While the network is vulnerable to the "51% attack", its result will be an immediate, catastrophic and permanent crash of the bitcoin economy. All of the investment in hardware that let whoever did it achieve the 51% hashpower will be irrevocably lost - as they will be able to dominate the market for a worthless resource, compromised bitcoin being deprived of any value.

The big players understand it and willingly give up a part of their hashing power, simply to keep Bitcoin strong, reliable, and desired - keeping the prices up. That way they produce less but earn more simply because that unit is more valuable.
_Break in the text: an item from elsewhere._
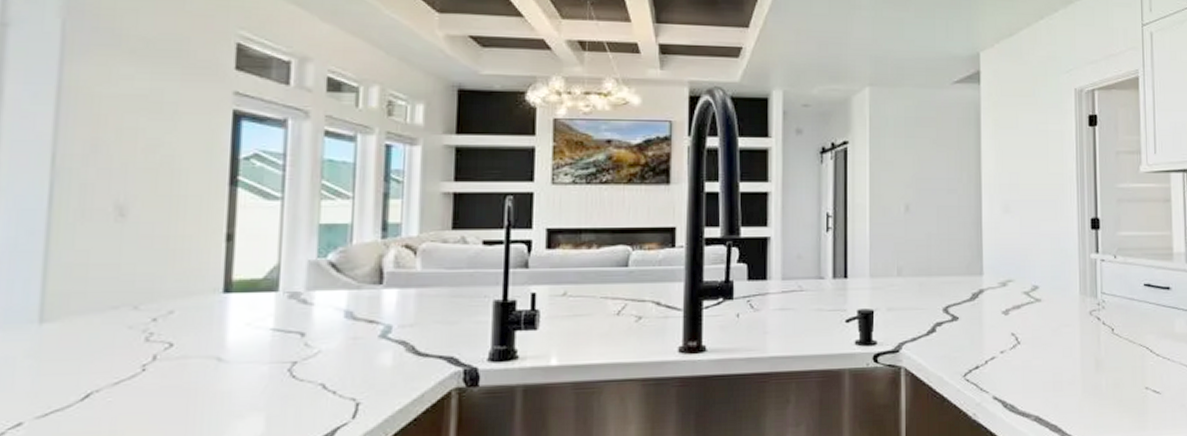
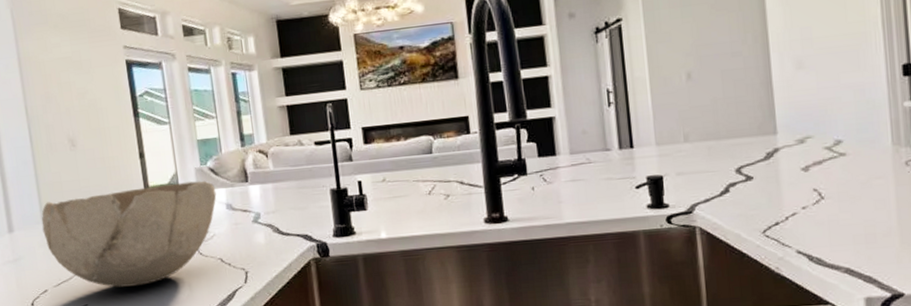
bowl: none [37,278,334,421] -> present [41,180,217,288]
In other words, it is in best interest of anyone producing or owning a lot of bitcoin to keep the bitcoin network running smoothly = keep value of bitcoins they produce/have high. Bitcoin is a network of trust; break that trust and it loses all value.

Such an attack would be possible e.g. by a financial institution with a grudge against Bitcoin, or some government. It would be costly but its only returns would be in whatever profit destroying bitcoin entirely would bring. Any immediate profits of corrupting the transaction process would be relatively small, and very short-lived compared to the damages (including own hardware becoming worthless) - so it is in best interest of anyone holding any power capable of doing it not to do it - a powerful economic incentive against this.